Tuesday, July 6th, 2010 - 6:50
Friday, July 2, 2010 - 14:43
One authority argues that Race to the Top has been a misguided approach that could leave the nation's education system in worse shape than it was in the past.
Regular readers of this blog will know that we’ve been pretty enthusiastic about the potential of the Recovery Act’s Race to the Top program for schools (see here, for example). But we thought it was only fair to give some space to a well-respected authority who has a different point of view.
Arthur Camins, the executive director of Gheens Institute for Innovation in Education for Jefferson County (KY), writes in Ed Week that he thinks the Race to the Top approach is driven by an ineffective application of narrow, short-term tactics to a long-term national reform effort. He notes, for example, that one school might find it useful to fire the bottom half of its teachers and replace them with new talent, but attempting the same thing nationwide assumes that there is an unlimited pool of previously untapped teaching talent or that good teachers can be pulled from one district to another without bringing down the quality of the former to improve the latter.

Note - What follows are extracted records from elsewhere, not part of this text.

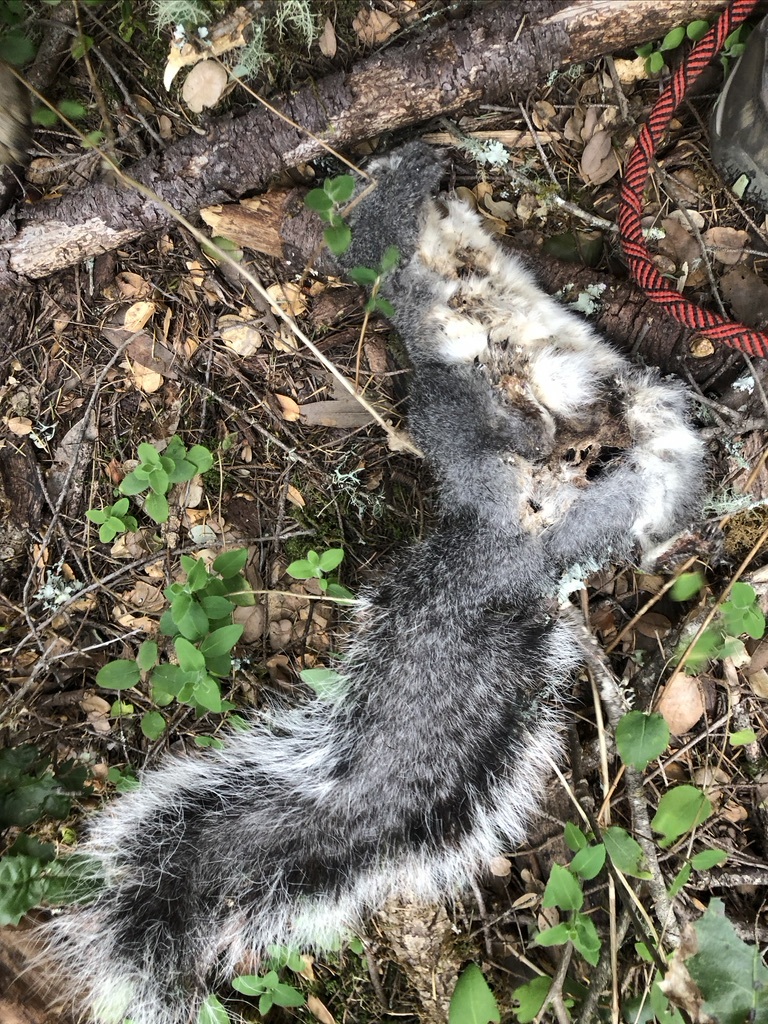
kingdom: Animalia
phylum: Chordata
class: Mammalia
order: Rodentia
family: Sciuridae
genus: Sciurus
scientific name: Sciurus griseus
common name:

We asked Camins how he might have directed these funds instead. He said that the money should have gone toward two goals. First, lowering class size to reduce teacher burden and to provide time for more professional development opportunities. “If you compare the U.S. with other high performing countries, like Finland,” he says, “teachers in the U.S. spend a far greater percentage of time in direct contact with students. In other countries a larger part of their time is devoted explicitly to professional growth.”
Second, Camins says that more funds should be used to bolster the “systems of social supports” that undergird education, such as after school programs and student health needs.

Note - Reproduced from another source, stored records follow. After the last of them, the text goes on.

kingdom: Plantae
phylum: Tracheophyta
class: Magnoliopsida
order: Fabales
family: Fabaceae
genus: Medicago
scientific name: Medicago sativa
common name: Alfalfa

The impetus for change is also wrong, he adds. “I think the federal government is seizing on a moment of economic hardship and using it as lever to get districts and states to adopt a particular reform agenda. States across the country are changing their laws with respect to charter schools and testing in a way they don’t want to do. They are so desperate they will do anything for those dollars because of the shortfall of the tax revenue. Districts are just trying to keep their heads above water."

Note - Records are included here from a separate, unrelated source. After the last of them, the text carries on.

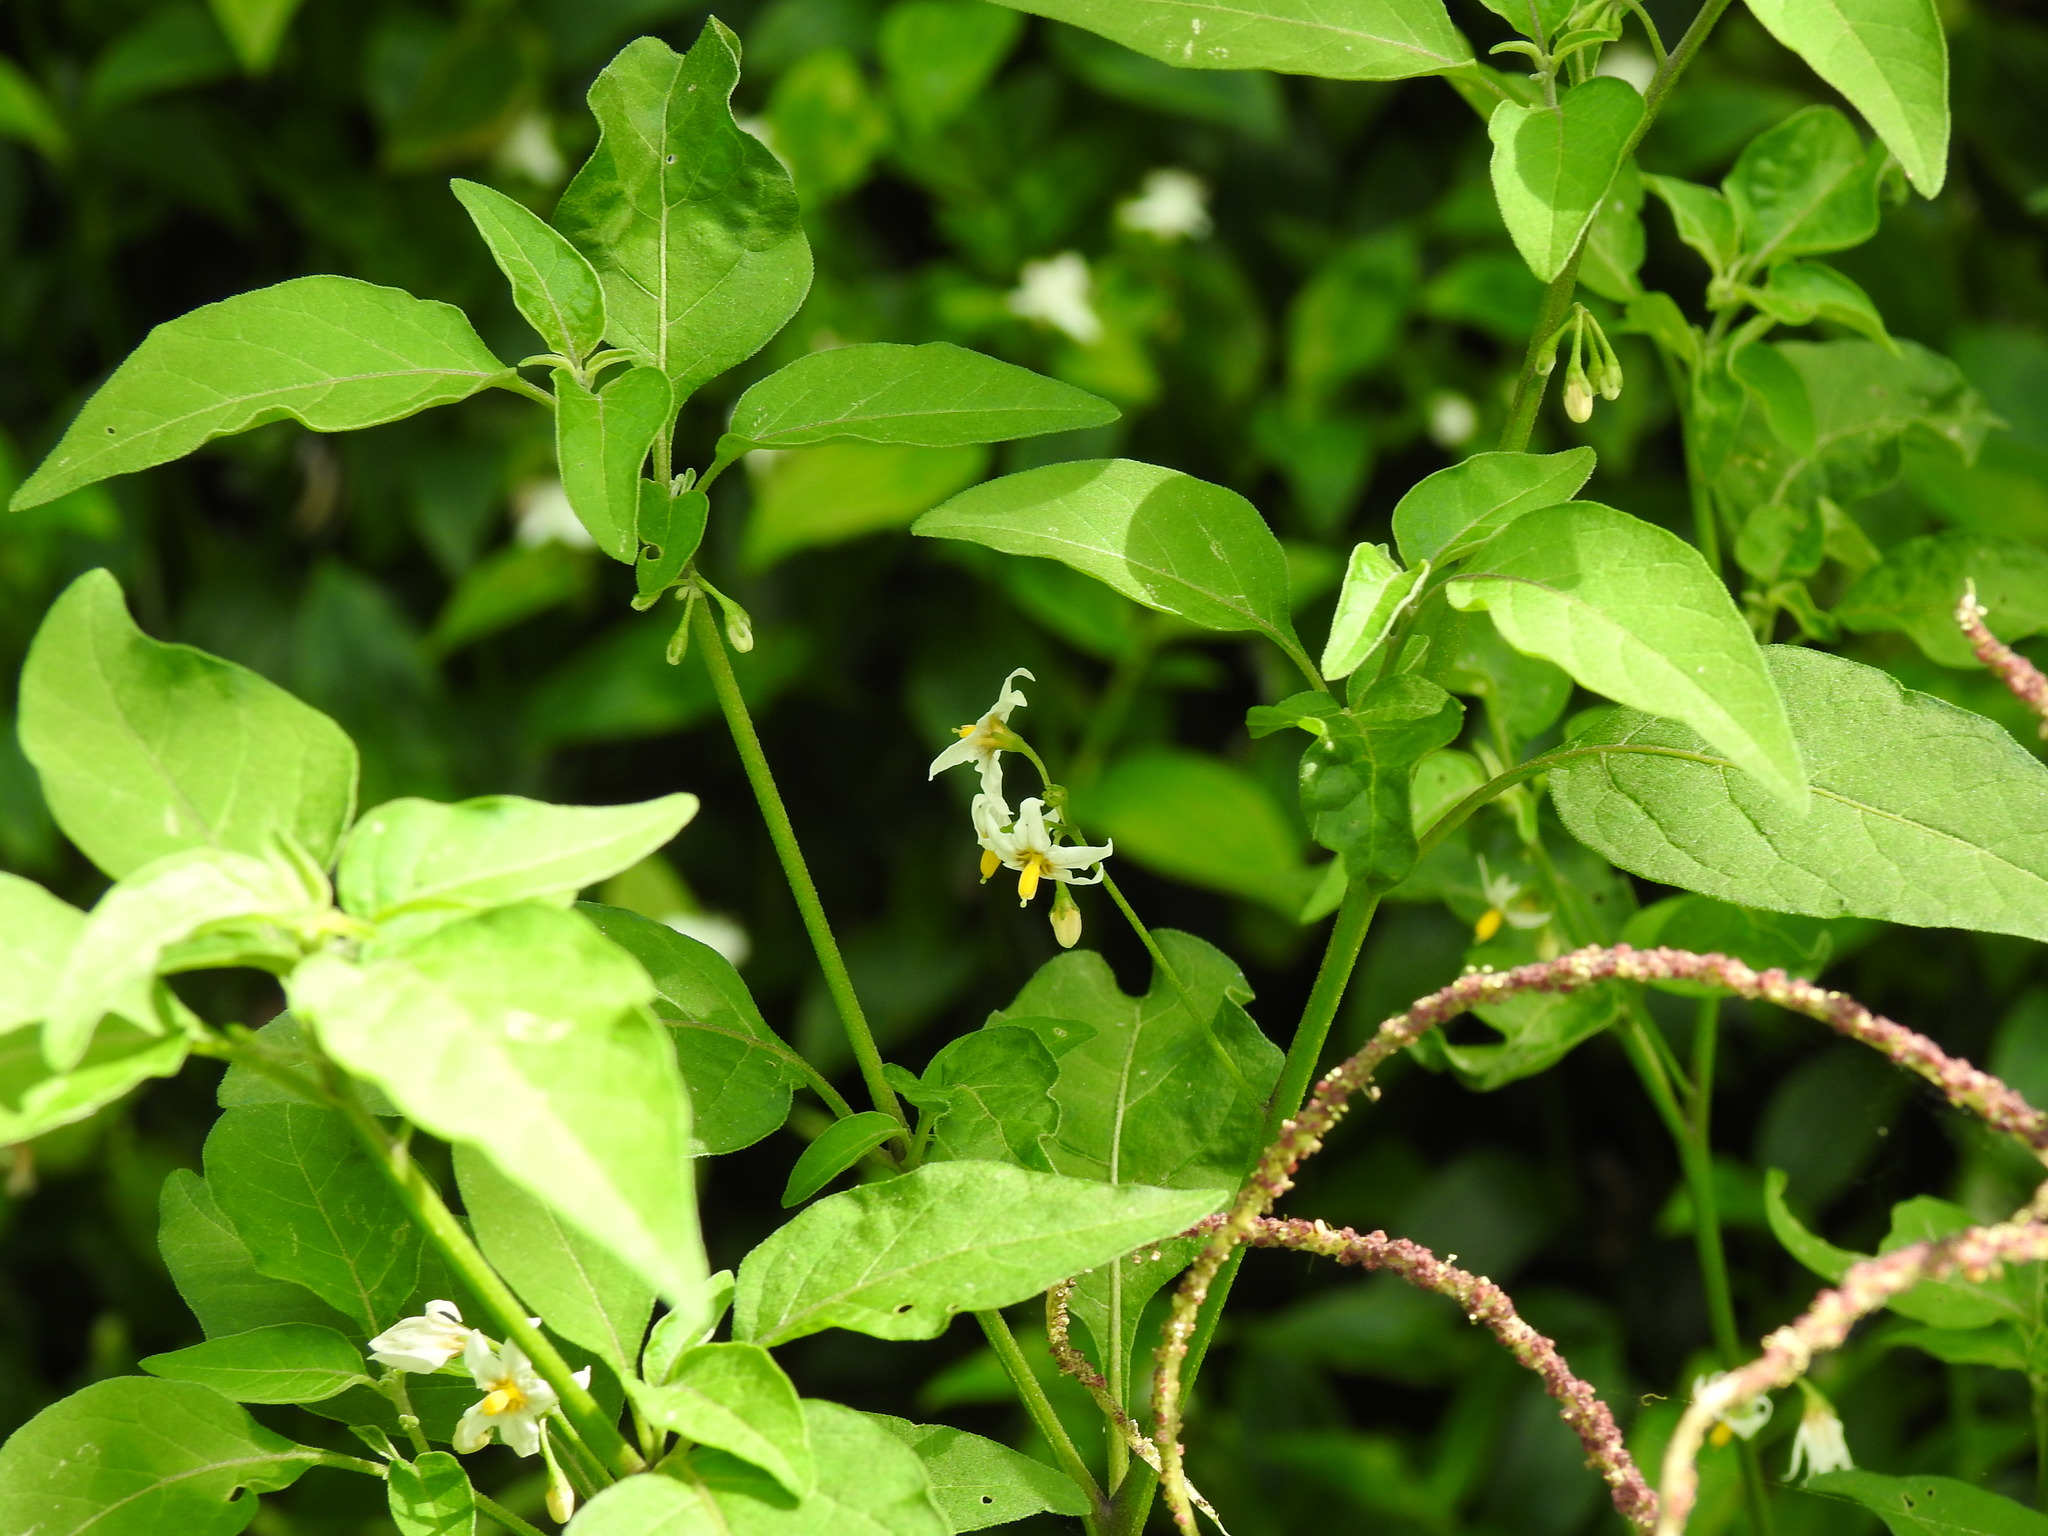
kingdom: Plantae
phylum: Tracheophyta
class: Magnoliopsida
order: Solanales
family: Solanaceae
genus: Solanum
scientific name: Solanum chenopodioides
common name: Tall nightshade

Though he recognizes the need to measure for performance, Camins feels the new protocols put too much stress on targets. Much of the research on motivation tactics, he believes, shows that these kinds of rewards will only produce short term, superficial gain. If the stakes are raised high enough, he adds, it "only induces people to game the system."
Note: As the debate about Race to the Top continues and states wait to see the results of the second round, Congress is taking steps to reduce the amount of reform money available. Late last Thursday, the House passed an emergency spending bill that would shift $500 million out of the Race and use it to avoid teacher layoffs.